» Task brief:
Go through the records below and show every line with the string "език".

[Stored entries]
<<<<
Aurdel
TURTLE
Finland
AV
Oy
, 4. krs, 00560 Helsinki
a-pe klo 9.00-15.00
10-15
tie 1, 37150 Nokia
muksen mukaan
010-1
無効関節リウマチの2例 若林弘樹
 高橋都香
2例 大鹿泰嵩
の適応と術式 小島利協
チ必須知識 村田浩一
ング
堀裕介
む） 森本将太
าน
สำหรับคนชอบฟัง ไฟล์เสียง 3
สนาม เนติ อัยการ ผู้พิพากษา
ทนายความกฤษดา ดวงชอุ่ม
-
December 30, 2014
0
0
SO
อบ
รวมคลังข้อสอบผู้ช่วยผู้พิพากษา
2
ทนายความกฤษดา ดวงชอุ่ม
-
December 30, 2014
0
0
>>>>
<<<<
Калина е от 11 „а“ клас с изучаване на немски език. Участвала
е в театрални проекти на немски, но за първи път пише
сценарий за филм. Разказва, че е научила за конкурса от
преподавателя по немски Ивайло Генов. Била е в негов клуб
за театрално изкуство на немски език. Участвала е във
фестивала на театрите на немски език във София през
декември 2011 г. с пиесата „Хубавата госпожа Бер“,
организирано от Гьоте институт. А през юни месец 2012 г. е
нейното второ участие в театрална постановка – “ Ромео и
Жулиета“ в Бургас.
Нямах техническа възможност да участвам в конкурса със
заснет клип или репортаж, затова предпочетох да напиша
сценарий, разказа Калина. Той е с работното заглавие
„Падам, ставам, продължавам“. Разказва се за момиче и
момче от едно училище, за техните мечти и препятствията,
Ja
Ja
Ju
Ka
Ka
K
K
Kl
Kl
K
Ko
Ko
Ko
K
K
>>>>
» Answer space:
Калина е от 11 „а“ клас с изучаване на немски език. Участвала
за театрално изкуство на немски език. Участвала е във
фестивала на театрите на немски език във София през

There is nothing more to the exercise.